━━━ Records provided ━━━

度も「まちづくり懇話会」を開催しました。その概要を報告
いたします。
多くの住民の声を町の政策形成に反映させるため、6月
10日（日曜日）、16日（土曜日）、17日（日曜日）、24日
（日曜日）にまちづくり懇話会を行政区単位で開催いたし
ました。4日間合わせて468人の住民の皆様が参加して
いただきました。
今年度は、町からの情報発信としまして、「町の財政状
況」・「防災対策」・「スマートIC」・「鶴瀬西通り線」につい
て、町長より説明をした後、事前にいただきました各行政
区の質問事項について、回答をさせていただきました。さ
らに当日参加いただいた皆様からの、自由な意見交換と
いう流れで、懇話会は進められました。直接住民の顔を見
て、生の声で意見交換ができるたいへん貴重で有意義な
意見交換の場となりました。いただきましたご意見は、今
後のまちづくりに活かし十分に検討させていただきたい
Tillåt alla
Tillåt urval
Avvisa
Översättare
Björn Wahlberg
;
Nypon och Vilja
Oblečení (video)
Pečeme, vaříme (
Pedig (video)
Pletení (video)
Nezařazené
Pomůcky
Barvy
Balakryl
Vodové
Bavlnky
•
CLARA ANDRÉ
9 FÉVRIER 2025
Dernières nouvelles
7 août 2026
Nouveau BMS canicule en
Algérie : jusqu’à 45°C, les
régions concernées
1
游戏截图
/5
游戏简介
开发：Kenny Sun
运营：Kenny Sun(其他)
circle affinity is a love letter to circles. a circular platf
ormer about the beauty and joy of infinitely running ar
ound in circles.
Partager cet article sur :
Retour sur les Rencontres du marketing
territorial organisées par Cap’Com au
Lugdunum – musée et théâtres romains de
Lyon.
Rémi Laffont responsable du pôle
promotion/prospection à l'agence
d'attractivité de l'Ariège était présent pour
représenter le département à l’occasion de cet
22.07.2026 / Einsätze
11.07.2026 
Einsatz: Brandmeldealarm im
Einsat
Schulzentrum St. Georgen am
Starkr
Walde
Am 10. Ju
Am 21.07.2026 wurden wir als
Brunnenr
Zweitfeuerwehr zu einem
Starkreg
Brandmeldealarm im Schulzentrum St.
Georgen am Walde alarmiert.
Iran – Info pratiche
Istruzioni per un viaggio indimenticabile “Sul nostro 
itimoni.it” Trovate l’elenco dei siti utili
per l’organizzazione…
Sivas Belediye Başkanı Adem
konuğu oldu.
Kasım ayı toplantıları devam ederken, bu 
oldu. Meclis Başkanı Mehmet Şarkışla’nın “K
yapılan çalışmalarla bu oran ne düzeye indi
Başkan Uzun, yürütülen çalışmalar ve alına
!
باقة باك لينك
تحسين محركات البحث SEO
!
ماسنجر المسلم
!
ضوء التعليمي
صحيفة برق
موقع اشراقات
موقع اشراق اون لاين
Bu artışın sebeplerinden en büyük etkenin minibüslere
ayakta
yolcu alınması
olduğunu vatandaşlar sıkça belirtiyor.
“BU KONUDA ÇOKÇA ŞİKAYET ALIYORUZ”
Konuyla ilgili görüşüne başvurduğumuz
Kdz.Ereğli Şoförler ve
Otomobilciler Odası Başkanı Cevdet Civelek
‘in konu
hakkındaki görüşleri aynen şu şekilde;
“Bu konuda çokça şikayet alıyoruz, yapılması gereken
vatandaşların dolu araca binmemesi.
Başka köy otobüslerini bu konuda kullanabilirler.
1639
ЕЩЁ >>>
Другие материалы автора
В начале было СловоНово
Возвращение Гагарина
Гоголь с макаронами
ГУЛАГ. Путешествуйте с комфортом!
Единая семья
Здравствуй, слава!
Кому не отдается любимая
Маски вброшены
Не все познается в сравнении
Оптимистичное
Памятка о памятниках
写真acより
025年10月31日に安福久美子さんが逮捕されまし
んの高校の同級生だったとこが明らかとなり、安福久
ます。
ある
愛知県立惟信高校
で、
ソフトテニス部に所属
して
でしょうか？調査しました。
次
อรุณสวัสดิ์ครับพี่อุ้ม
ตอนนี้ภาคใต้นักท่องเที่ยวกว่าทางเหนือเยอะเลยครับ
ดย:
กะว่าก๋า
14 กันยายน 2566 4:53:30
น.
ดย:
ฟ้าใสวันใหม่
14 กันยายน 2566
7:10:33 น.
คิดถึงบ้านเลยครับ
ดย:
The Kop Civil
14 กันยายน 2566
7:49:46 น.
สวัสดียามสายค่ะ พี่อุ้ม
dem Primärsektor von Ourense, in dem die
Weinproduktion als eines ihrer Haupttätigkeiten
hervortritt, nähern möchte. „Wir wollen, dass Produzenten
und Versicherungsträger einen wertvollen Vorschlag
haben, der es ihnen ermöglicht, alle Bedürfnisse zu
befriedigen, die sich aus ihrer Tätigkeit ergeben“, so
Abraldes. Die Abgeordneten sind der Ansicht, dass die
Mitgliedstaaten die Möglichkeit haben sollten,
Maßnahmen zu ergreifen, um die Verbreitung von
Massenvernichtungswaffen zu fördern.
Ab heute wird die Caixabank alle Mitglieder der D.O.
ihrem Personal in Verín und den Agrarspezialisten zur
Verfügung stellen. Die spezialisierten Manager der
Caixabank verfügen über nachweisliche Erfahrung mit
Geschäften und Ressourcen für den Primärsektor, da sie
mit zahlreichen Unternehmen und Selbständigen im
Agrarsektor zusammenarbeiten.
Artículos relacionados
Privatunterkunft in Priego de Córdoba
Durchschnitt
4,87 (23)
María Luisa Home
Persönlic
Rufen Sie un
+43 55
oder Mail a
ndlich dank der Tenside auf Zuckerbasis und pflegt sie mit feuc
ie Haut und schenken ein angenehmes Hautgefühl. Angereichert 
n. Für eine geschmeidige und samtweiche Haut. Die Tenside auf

━━━

* **To do**
Please quote the records verbatim, starting at their first line and ending at the line that contains "Pedig (video)", with both of those lines included.

* **Solution for this exercise**
度も「まちづくり懇話会」を開催しました。その概要を報告
いたします。
多くの住民の声を町の政策形成に反映させるため、6月
10日（日曜日）、16日（土曜日）、17日（日曜日）、24日
（日曜日）にまちづくり懇話会を行政区単位で開催いたし
ました。4日間合わせて468人の住民の皆様が参加して
いただきました。
今年度は、町からの情報発信としまして、「町の財政状
況」・「防災対策」・「スマートIC」・「鶴瀬西通り線」につい
て、町長より説明をした後、事前にいただきました各行政
区の質問事項について、回答をさせていただきました。さ
らに当日参加いただいた皆様からの、自由な意見交換と
いう流れで、懇話会は進められました。直接住民の顔を見
て、生の声で意見交換ができるたいへん貴重で有意義な
意見交換の場となりました。いただきましたご意見は、今
後のまちづくりに活かし十分に検討させていただきたい
Tillåt alla
Tillåt urval
Avvisa
Översättare
Björn Wahlberg
;
Nypon och Vilja
Oblečení (video)
Pečeme, vaříme (
Pedig (video)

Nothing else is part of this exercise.